The Doctor takes a moral objection to being asked to commit murder here, despite obliterating an Ogron in the last episode. And, on the subject of hypocrisy, he describes Styles as "vain to the point of arrogancccce" There's still a lack of pace and urgency in this final instalment, and when the Daleks took over Earth before it was shot with far greater scope and filmic quality. This is just a glorified promo for the territorial army. (Actually, that'd make a good spoof woudn't it? One of those army campaigns ads for UNIT. On second thoughts, no - the Pertwee years are so silly and camp that they're impossible to send up as they do it to themselves anyway).

Alex MacIntosh (A real presenter, though I didn't know it before, and audiences today wouldn't anyway - what a shame they didn't have the foresight to book someone who's still famous) does one of those fourth wall breaking reports to camera. "Clever" editing tries to make us think that ten Daleks come through the tunnel, which might have worked better had they not shown multiple shots of the gold leader Dalek. (Do you think if ever they released a Pertwee Dalek story on DVD they'd have an optional extra where you can get a ray effect from the Dalek's weapons?) In many ways, while people knock the fun daftness of The Chase or the ironic send-up of Destiny, this is the Daleks' nadir. While there are arguably three weaker Dalek stories in Who's oeuvre, is there anything more undignified than seeing three Daleks surrounding a house? This is also the first episode in the story where Pertwee doesn't have a fight.

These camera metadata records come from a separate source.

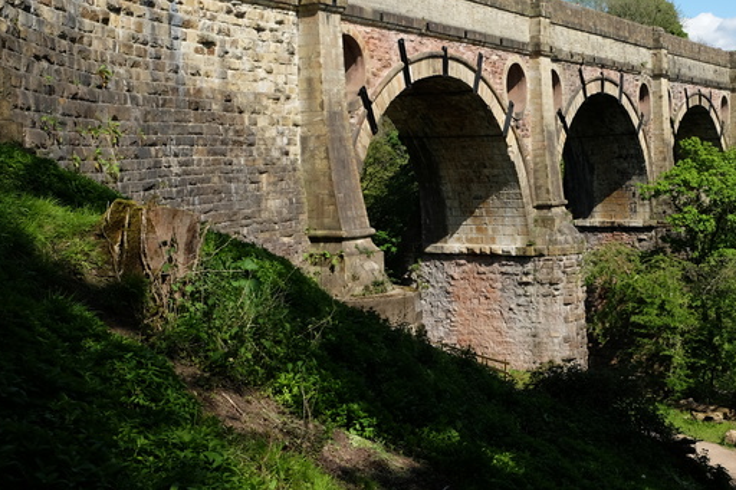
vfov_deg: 27.9
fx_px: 981
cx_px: 459
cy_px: 180
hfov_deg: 40.8
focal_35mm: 48
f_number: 7.1
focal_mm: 20.5
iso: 200
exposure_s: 1/420
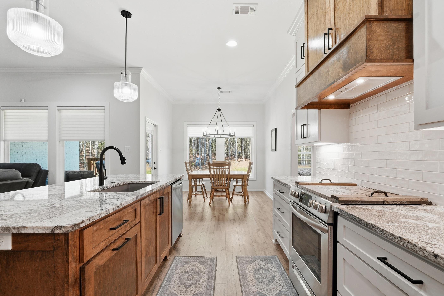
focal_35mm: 16
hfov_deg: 96.7
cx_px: 227
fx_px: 197
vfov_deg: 73.7
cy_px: 155
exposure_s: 1/60
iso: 320
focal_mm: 10
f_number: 9
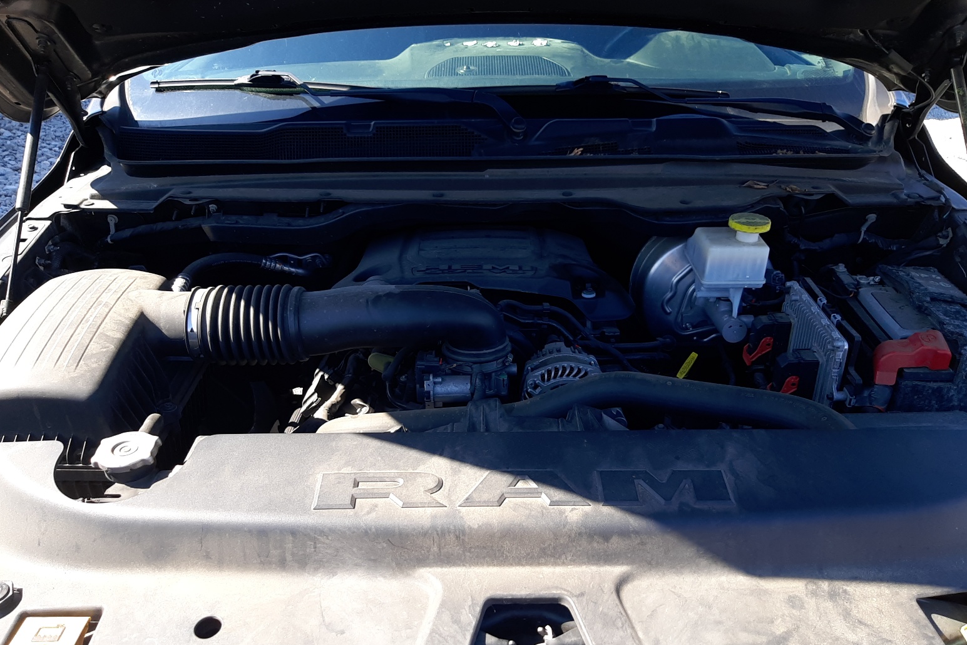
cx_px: 496
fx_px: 752
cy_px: 363
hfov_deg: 65.5
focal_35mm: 28
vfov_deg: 46.3
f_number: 1.7
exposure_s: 1/500
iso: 40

The climax is a "it never happened after all" conclusion, which is, I suppose, quite clever for a Pertwee story at least. Yet I did get a shiver down my spine as Jon talks of what the future holds if the UN Peace Conference doesn't work out - it's almost as if it was written today, isn't it? Sadly, suggesting that war with Iraq would lead to Earth being populated by tower blocks, gorilla masks and three Daleks only serves to highlight how silly it all is.
* * *



OVERALL VERDICT:
While arguably more entertaining than The Mutants, in many real senses this is the weakest season nine story. Unremittingly shallow and a further decline in the quality of Pertwee stories, it's also arguably the weakest season opener to that date. However, it does work adequately as throwaway, passable entertainment. Yet it's just lazy, bare basic Who with little inspiration or effort gone into any of it. It's also the best of Jon's three Dalek stories - God help us!